読解文:
┏━━

幅広い業種から必要とされている仕事のため、就職や転職にも有利と言えるでしょう。

将来独立も目指せる

電験三種として、各地域の電気管理技術者協会の定める実務経験を積むことで独立も目指せます。

会社に勤めていると、勤務スケジュールは固定されるため、早朝出勤や夜勤も避けられません。

独立開業することで、勤務スケジュールや仕事内容の選択が自由になるため、自分に合った働き方がしやすいでしょう。

また独立すれば個人事業主として、体力が続く限り、年齢に関係なく仕事を続けることができます。

まとめ

電験三種は需要の高い資格であり、将来性のある資格です。

近年の合格率は8〜16%と難易度が高く、まとまった勉強時間が必要となります。

┗━━

データ記録:
┏━━

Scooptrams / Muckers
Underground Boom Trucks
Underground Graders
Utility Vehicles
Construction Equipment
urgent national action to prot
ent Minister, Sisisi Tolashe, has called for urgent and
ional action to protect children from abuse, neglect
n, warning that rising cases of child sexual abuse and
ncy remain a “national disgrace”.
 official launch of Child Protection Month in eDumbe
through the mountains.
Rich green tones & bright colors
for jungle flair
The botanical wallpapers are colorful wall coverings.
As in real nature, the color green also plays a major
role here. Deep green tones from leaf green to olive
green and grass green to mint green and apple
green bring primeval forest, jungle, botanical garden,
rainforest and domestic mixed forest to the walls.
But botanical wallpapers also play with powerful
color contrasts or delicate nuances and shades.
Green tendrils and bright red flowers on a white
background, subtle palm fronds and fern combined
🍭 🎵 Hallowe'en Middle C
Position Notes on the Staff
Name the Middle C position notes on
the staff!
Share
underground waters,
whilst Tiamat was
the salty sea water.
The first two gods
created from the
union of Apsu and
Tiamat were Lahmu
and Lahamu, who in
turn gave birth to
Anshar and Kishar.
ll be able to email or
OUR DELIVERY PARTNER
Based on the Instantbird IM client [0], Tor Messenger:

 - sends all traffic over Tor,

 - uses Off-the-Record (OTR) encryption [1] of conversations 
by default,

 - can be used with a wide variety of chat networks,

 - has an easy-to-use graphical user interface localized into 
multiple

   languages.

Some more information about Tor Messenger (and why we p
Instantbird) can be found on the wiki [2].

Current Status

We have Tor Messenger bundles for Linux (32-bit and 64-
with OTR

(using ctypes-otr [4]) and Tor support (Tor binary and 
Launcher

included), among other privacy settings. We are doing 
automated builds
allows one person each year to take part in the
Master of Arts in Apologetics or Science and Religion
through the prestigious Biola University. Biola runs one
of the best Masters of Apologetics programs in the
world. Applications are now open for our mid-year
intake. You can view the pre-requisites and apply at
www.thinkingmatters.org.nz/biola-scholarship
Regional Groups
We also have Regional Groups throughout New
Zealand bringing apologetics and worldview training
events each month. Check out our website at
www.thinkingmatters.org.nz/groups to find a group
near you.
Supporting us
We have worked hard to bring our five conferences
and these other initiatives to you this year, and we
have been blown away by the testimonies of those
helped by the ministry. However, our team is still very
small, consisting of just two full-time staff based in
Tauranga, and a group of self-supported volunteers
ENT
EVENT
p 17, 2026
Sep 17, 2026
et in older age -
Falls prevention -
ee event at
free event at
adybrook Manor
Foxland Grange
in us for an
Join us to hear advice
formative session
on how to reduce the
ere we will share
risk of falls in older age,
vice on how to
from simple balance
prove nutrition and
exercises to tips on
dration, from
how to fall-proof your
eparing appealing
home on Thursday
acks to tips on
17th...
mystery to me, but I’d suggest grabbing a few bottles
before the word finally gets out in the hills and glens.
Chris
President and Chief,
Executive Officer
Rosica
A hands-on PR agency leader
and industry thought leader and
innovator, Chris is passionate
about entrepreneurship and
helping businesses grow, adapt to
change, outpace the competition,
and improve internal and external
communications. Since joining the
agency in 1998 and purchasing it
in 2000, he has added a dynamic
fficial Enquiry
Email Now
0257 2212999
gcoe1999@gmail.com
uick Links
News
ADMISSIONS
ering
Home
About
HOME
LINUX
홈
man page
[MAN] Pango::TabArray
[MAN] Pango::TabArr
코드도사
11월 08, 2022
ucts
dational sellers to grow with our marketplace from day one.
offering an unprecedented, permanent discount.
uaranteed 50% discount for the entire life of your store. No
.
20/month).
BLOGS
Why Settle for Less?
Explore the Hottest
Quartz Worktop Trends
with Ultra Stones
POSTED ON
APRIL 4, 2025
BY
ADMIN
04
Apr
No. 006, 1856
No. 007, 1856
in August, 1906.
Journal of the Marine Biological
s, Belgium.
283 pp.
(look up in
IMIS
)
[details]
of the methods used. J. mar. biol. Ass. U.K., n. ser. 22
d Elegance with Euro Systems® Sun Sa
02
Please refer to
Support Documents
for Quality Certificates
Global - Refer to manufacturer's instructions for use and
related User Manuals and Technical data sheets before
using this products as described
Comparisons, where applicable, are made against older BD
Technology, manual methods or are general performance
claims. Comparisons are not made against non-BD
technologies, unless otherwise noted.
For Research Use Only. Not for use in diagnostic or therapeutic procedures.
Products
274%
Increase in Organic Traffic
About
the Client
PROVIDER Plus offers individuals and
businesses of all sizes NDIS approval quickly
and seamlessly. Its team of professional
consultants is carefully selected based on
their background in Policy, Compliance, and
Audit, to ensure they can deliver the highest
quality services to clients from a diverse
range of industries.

┗━━

問題 A: 電験三種についての読解文は、独立開業するとどうなると述べているか。挙げられている点をすべて書き出せ。
問題 B: 電験三種についての読解文を、最後の文の後から書き継げ。

解答 A:
・勤務スケジュールや仕事内容の選択が自由になる
・自分に合った働き方がしやすい
・個人事業主として、体力が続く限り、年齢に関係なく仕事を続けることができる

解答 B:
初学者の方ですと1,000時間以上、理系出身や実務経験のある方でしたら500時間前の勉強時間が必要でしょう。

また電気設備の保守監督を担う第三種電気主任技術者の需要は、業種を問わず高いです。

特に再生可能エネルギーや発電所などのエネルギー関連施設では、電験三種資格取得者の需要が増えています。

電験三種を取得し実務経験を積むことで、独立開業も可能です。性別・年齢を問わず生涯現役で活躍できるでしょう。